The result was aptly named 'The Strange Attraction of Opposites' in honour of pearls meeting metal washers. I gave it an adjustable 52cm (approximately 20")chain that could be set to either matinee or choker length, depending on the dress. The earrings measure about 6.5cm (just a little over 2.5") and the pendant is 2.4cm (approximately a little over 1") in diameter.

The Strange Attraction of Opposites: Swarovski pearls, rhodium-plate jump-rings, silver-plated eyepins, metal washers, hand-cut and textured aluminium pendant.

Pendant detail, with a bit more of the texturing visible.


Earrings, another (slightly more artsy) view.

Oh yes, my friend loved it. Even better!

Friday, May 07, 2010

The Dream and the Dreamer

Once upon a time, when dreams were plentiful and less prone to being blasted out of existence by reality, there was a little girl who loved to sing. Morning, night and noon, she'd be warbling like the birds from sun up to sun down, and all manner of hours in between.
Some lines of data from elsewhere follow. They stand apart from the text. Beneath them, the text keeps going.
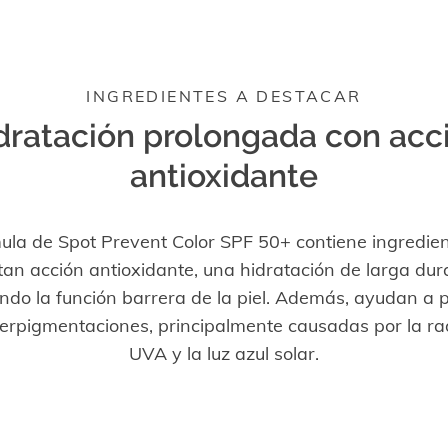
INGREDIENTES A DESTACAR
dratación prolongada con acc
antioxidante
ula de Spot Prevent Color SPF 50+ contiene ingredie
an acción antioxidante, una hidratación de larga dur
ndo la función barrera de la piel. Además, ayudan a 
perpigmentaciones, principalmente causadas por la ra
UVA y la luz azul solar.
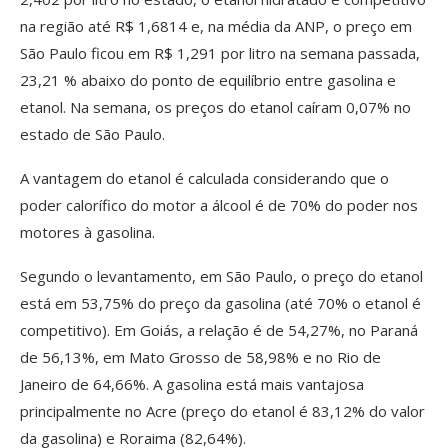
na região até R$ 1,6814 e, na média da ANP, o preço em
São Paulo ficou em R$ 1,291 por litro na semana passada,
23,21 % abaixo do ponto de equilíbrio entre gasolina e
etanol. Na semana, os preços do etanol caíram 0,07% no
estado de São Paulo.
A vantagem do etanol é calculada considerando que o
poder calorífico do motor a álcool é de 70% do poder nos
motores à gasolina.
Segundo o levantamento, em São Paulo, o preço do etanol
está em 53,75% do preço da gasolina (até 70% o etanol é
competitivo). Em Goiás, a relação é de 54,27%, no Paraná
de 56,13%, em Mato Grosso de 58,98% e no Rio de
Janeiro de 64,66%. A gasolina está mais vantajosa
principalmente no Acre (preço do etanol é 83,12% do valor
da gasolina) e Roraima (82,64%).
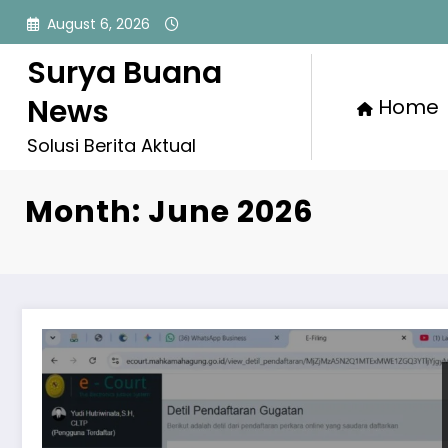
Skip
August 6, 2026
to
content
Surya Buana
News
Home
Solusi Berita Aktual
Month: June 2026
What do you want to be when you grow up, the teacher asked at the end of each school year, and made the class write it down. The little girl wrote 'Singer' for maybe three of her twelve-plus years in school, before she was told that fairies weren't real, that believing in fairies couldn't make you fly, and that dreams couldn't sustain you in reality.
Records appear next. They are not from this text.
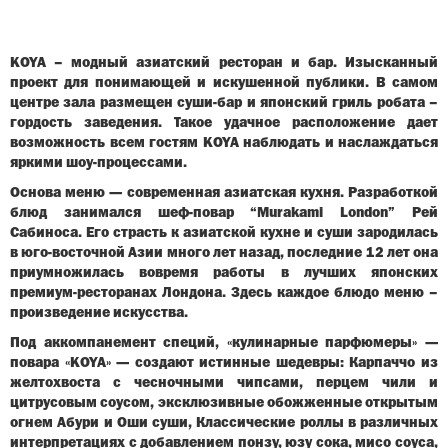
KOYA – модный азиатский ресторан и бар. Изысканный
проект для понимающей и искушенной публики. В самом
центре зала размещен суши-бар и японский гриль робата –
гордость заведения. Такое удачное раcположение дает
возможность всем гостям KOYA наблюдать и наслаждаться
яркими шоу-процессами.
Основа меню — современная азиатская кухня. Разработкой
блюд занимался шеф-повар “Murakami London” Рей
Сабиноса. Его страсть к азиатской кухне и суши зародилась
в юго-восточной Азии много лет назад, последние 12 лет она
приумножилась вовремя работы в лучших японских
премиум-ресторанах Лондона. Здесь каждое блюдо меню –
произведение искусства.
Под аккомпанемент специй, «кулинарные парфюмеры» —
повара «KOYA» — создают истинные шедевры: Карпаччо из
желтохвоста с чесночными чипсами, перцем чили и
цитрусовым соусом, эксклюзивные обожженные открытым
огнем Абури и Оши суши, Классические роллы в различных
интерпретациях с добавлением понзу, юзу сока, мисо соуса,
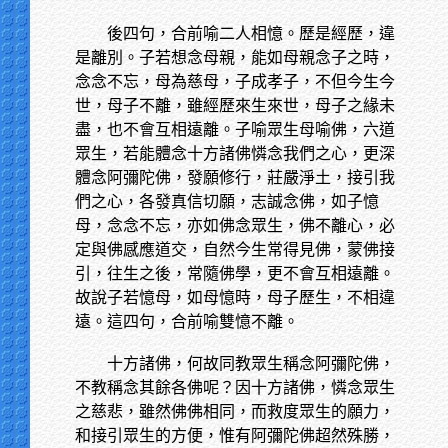
後四句，合前喻二人相憶。歷是經歷，違
是離別。子若想念母親，能如母親念子之時，
念念不忘，母為慈母，子成孝子，不但今生今
世，母子不離，雖經歷來生來世，母子之緣未
盡，也不會互相遠離。子喻眾生母喻佛，六道
眾生，若能體念十方諸佛憐念我們之心，更深
體念阿彌陀佛，發願修行，莊嚴淨土，接引我
們之心，各發真信切願，志誠念佛，如子憶
母，念念不忘，亦如佛念眾生，佛不離心，必
定與佛感應道交，自然今生常得見佛，蒙佛接
引，往生之後，常隨佛學，更不會互相遠離。
故說子若憶母，如母憶時，母子歷生，不相違
遠。這四句，合前喻雙憶不離。
十方諸佛，何故同教眾生稱念阿彌陀佛，
不教稱念其餘各佛呢？因十方諸佛，憐念眾生
之慈悲，雖然佛佛相同，而救度眾生的願力，
和接引眾生的方便，惟有阿彌陀佛超然殊勝，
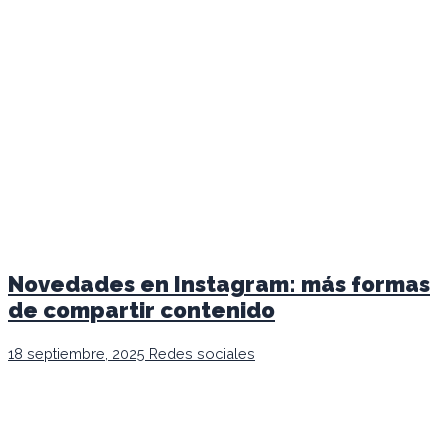
Novedades en Instagram: más formas
de compartir contenido
18 septiembre, 2025
Redes sociales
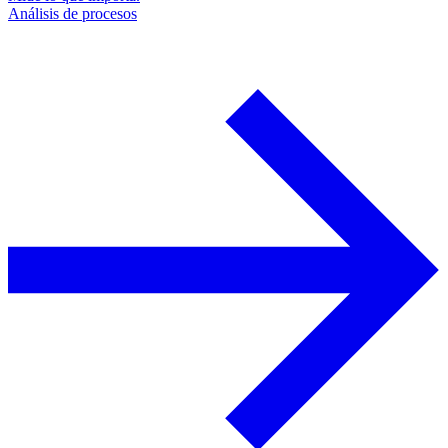
Análisis de procesos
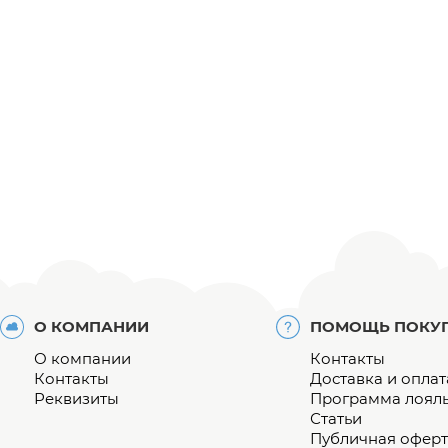
О КОМПАНИИ
ПОМОЩЬ ПОКУ
О компании
Контакты
Контакты
Доставка и оплат
Реквизиты
Программа лоял
Статьи
Публичная оферт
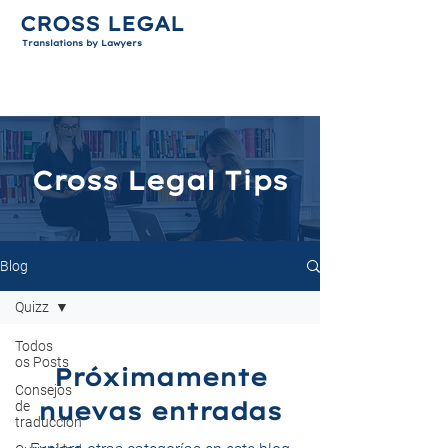
CROSS LEGAL
Translations by Lawyers
Cross Legal Tips
Blog
Quizz
Todos
os Posts
Próximamente
Consejos
nuevas entradas
de
traducción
The little girl became a big girl, and her dreams drifted further and further away, like lost balloons - till she hurt her voice so badly that she didn't think she could ever sing again. So she buried that particular dream, and went on with the process of growing up.

Years later, the big girl joined a choir, never thinking that it would be anything more than something to pacify a ruined dream. What she didn't know was that even broken dreams could repair themselves and grow bigger and bigger, till they became reality.

The choir got stronger, and the big girl kept singing just because she loved it - until one day, she was asked to sing with her friends in one of the biggest events in the world, and she couldn't believe it till she actually saw the invitation.

And that is how the little-girl-turned-big-girl came to rehearse and get ready for the Day of Choirs at the 2010 World Expo in Shanghai, China - and also to compete in the World Choir Games with her adult choir, and the quartet she'd been singing with.

And that is where I've been for the past few months, preparing for the competition and raising funds for the trip. Which is why my updates have been so infrequent, and may be a little more sporadic than usual. Still trying to register that we'll be singing in Shanghai, I keep having to look at the invitation to believe it's real!